No bucket lists yet for this young man. Yet those closest to him say Rasnick’s fight with cancer has given him a new thought process on life.

 

“His life, up to this point, had revolved around a practice, weightlifting, a tournament, this, that … now there are other things creeping in that are more important,” Tim Rasnick said.

 

“Like a breakfast with your family on Thursday morning instead of running by the weight room for a few minutes. Or coming home for a cookout on a Saturday afternoon. He sees things for what they are now.”

 

T.J. Rasnick puts it another way, using Tazewell’s 1-9 2007 football season as an example.

 

“You value your whole life a lot more than a football game,” he said. “I would take a 1-9 season every day over this.”

 

The Future

Rasnick is penciled in for surgery June 16. What happens after that is uncertain. He could officially beat cancer or need a second surgery.

 

Even if he beats it, synovial sarcoma could return. Studies show that if it does, it normally happens within the first two years after treatment.

 

Regardless, Wyatt has noticed a change in Rasnick. The boy is becoming a man, even under adverse circumstances.

 

“He’s had his chin up the whole time; seldom have you seen him pouting about it,” Wyatt said. “All my years of coaching, I’ve always talked about young boys growing up to be men. He’s had to do it a little sooner than the others.”

 

Rasnick has done it with plenty of help.
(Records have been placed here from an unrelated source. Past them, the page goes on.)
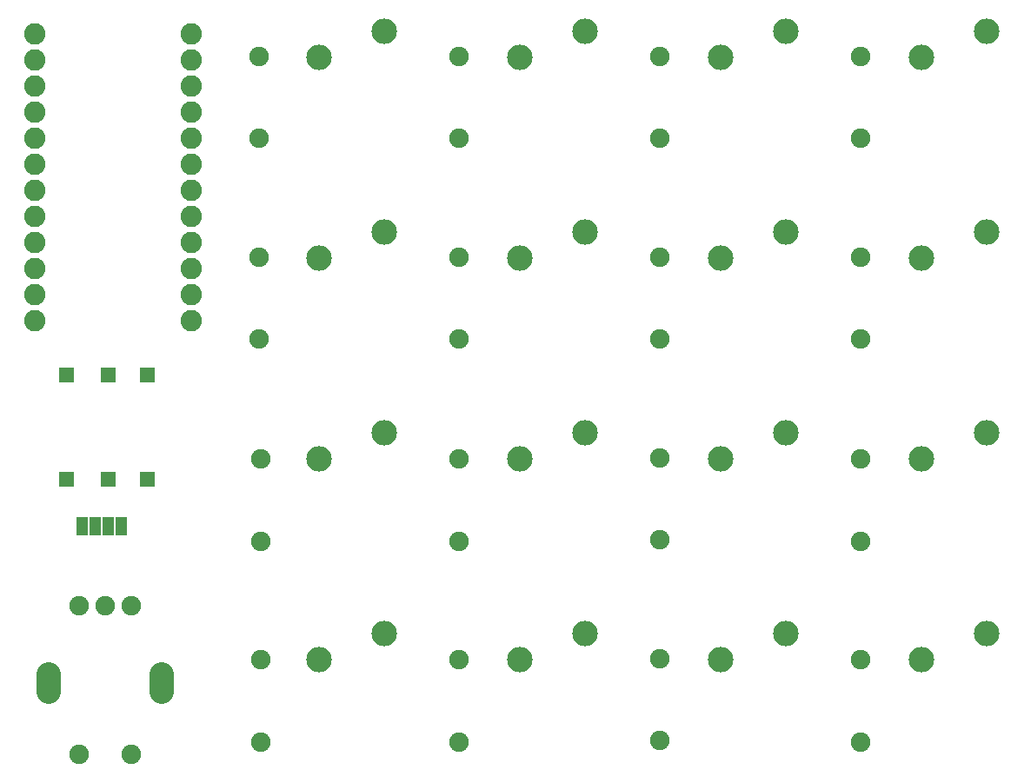
<source format=gbs>
G04 Layer: BottomSolderMaskLayer*
G04 EasyEDA v6.4.20.6, 2021-07-27T21:22:35+10:00*
G04 5f3de9c6558747c6be1615df3866fddb,ebe80986956c49fa8a04bea1b3a7cd6c,10*
G04 Gerber Generator version 0.2*
G04 Scale: 100 percent, Rotated: No, Reflected: No *
G04 Dimensions in millimeters *
G04 leading zeros omitted , absolute positions ,4 integer and 5 decimal *
%FSLAX45Y45*%
%MOMM*%

%ADD21C,2.4016*%
%ADD22C,1.9016*%
%ADD24C,2.4892*%
%ADD25C,2.0828*%

%LPD*%
D21*
X-9822014Y-6709222D02*
G01*
X-9822014Y-6879221D01*
X-8722017Y-6709222D02*
G01*
X-8722017Y-6879221D01*
D22*
G01*
X-7773428Y-692200D03*
G01*
X-7773428Y-1492199D03*
G01*
X-5830328Y-692200D03*
G01*
X-5830328Y-1492199D03*
G01*
X-3874528Y-692200D03*
G01*
X-3874528Y-1492199D03*
G01*
X-1918728Y-692200D03*
G01*
X-1918728Y-1492199D03*
G01*
X-7773428Y-2648000D03*
G01*
X-7773428Y-3447999D03*
G01*
X-5830328Y-2648000D03*
G01*
X-5830328Y-3447999D03*
G01*
X-3874528Y-2648000D03*
G01*
X-3874528Y-3447999D03*
G01*
X-1918728Y-2648000D03*
G01*
X-1918728Y-3447999D03*
G01*
X-7760728Y-4616500D03*
G01*
X-7760728Y-5416499D03*
G01*
X-5830328Y-4616500D03*
G01*
X-5830328Y-5416499D03*
G01*
X-3874528Y-4603800D03*
G01*
X-3874528Y-5403799D03*
G01*
X-1918728Y-4616500D03*
G01*
X-1918728Y-5416499D03*
G01*
X-7760728Y-6572300D03*
G01*
X-7760728Y-7372299D03*
G01*
X-5830328Y-6572300D03*
G01*
X-5830328Y-7372299D03*
G01*
X-3874528Y-6559600D03*
G01*
X-3874528Y-7359599D03*
G01*
X-1918728Y-6572300D03*
G01*
X-1918728Y-7372299D03*
G36*
X-9428238Y-5360670D02*
G01*
X-9428238Y-5180329D01*
X-9319018Y-5180329D01*
X-9319018Y-5360670D01*
G37*
G36*
X-9555238Y-5360670D02*
G01*
X-9555238Y-5180329D01*
X-9446018Y-5180329D01*
X-9446018Y-5360670D01*
G37*
G36*
X-9301238Y-5360670D02*
G01*
X-9301238Y-5180329D01*
X-9192018Y-5180329D01*
X-9192018Y-5360670D01*
G37*
G36*
X-9174238Y-5360670D02*
G01*
X-9174238Y-5180329D01*
X-9065018Y-5180329D01*
X-9065018Y-5360670D01*
G37*
D24*
G01*
X-7189228Y-698500D03*
G01*
X-6554228Y-444500D03*
G01*
X-5233428Y-698500D03*
G01*
X-4598428Y-444500D03*
G01*
X-3277628Y-698500D03*
G01*
X-2642628Y-444500D03*
G01*
X-1321828Y-698500D03*
G01*
X-686828Y-444500D03*
G01*
X-7189228Y-2654300D03*
G01*
X-6554228Y-2400300D03*
G01*
X-5233428Y-2654300D03*
G01*
X-4598428Y-2400300D03*
G01*
X-3277628Y-2654300D03*
G01*
X-2642628Y-2400300D03*
G01*
X-1321828Y-2654300D03*
G01*
X-686828Y-2400300D03*
G01*
X-7189228Y-4610100D03*
G01*
X-6554228Y-4356100D03*
G01*
X-5233428Y-4610100D03*
G01*
X-4598428Y-4356100D03*
G01*
X-3277628Y-4610100D03*
G01*
X-2642628Y-4356100D03*
G01*
X-1321828Y-4610100D03*
G01*
X-686828Y-4356100D03*
G01*
X-7189228Y-6565900D03*
G01*
X-6554228Y-6311900D03*
G01*
X-5233428Y-6565900D03*
G01*
X-4598428Y-6311900D03*
G01*
X-3277628Y-6565900D03*
G01*
X-2642628Y-6311900D03*
G01*
X-1321828Y-6565900D03*
G01*
X-686828Y-6311900D03*
D25*
G01*
X-9957828Y-3263900D03*
G01*
X-9957828Y-3009900D03*
G01*
X-9957828Y-2755900D03*
G01*
X-9957828Y-2501900D03*
G01*
X-9957828Y-2247900D03*
G01*
X-9957828Y-1993900D03*
G01*
X-9957828Y-1739900D03*
G01*
X-9957828Y-1485900D03*
G01*
X-9957828Y-1231900D03*
G01*
X-9957828Y-977900D03*
G01*
X-9957828Y-723900D03*
G01*
X-9957828Y-469900D03*
G01*
X-8433828Y-469900D03*
G01*
X-8433828Y-723900D03*
G01*
X-8433828Y-977900D03*
G01*
X-8433828Y-1231900D03*
G01*
X-8433828Y-1485900D03*
G01*
X-8433828Y-1739900D03*
G01*
X-8433828Y-1993900D03*
G01*
X-8433828Y-2247900D03*
G01*
X-8433828Y-2501900D03*
G01*
X-8433828Y-2755900D03*
G01*
X-8433828Y-3009900D03*
G01*
X-8433828Y-3263900D03*
G36*
X-9723640Y-3868165D02*
G01*
X-9723640Y-3726687D01*
X-9582162Y-3726687D01*
X-9582162Y-3868165D01*
G37*
G36*
X-9723640Y-4884165D02*
G01*
X-9723640Y-4742687D01*
X-9582162Y-4742687D01*
X-9582162Y-4884165D01*
G37*
G36*
X-9317240Y-3868165D02*
G01*
X-9317240Y-3726687D01*
X-9175762Y-3726687D01*
X-9175762Y-3868165D01*
G37*
G36*
X-9317240Y-4884165D02*
G01*
X-9317240Y-4742687D01*
X-9175762Y-4742687D01*
X-9175762Y-4884165D01*
G37*
G36*
X-8936240Y-3868165D02*
G01*
X-8936240Y-3726687D01*
X-8794762Y-3726687D01*
X-8794762Y-3868165D01*
G37*
G36*
X-8936240Y-4884165D02*
G01*
X-8936240Y-4742687D01*
X-8794762Y-4742687D01*
X-8794762Y-4884165D01*
G37*
D22*
G01*
X-9018003Y-6044209D03*
G01*
X-9272003Y-6044209D03*
G01*
X-9526003Y-6044209D03*
G01*
X-9018003Y-7494219D03*
G01*
X-9526003Y-7494219D03*
M02*

</source>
Cards and supportive e-mails have piled up, coming locally and nationally. Fund-raisers have been held to help defray medical expenses.

 

And support has come from the places where the Bulldogs’ green and white isn’t worn without some ribbing or even the occasional recrimination.

 

Take, for instance, their Southwest District neighbor about 20 miles to the south.

 

“Some guys from Richlands and I went out and ate dinner,” Rasnick said. “You’d never do that otherwise. You really wouldn’t.”

 

Wyatt didn’t know about it until Rasnick told the story to a reporter.

 

“I think it’s great,” Wyatt said. “It’s one of the aspects where we can come together for one purpose.”

 

Rasnick would love to play again, although if he can’t, Wyatt said there will be a place for him in the 2008 Tazewell football program.

 

No matter what happens, Rasnick has learned a lesson no textbook or playbook can teach.

 

“Life is the most important thing,” he said.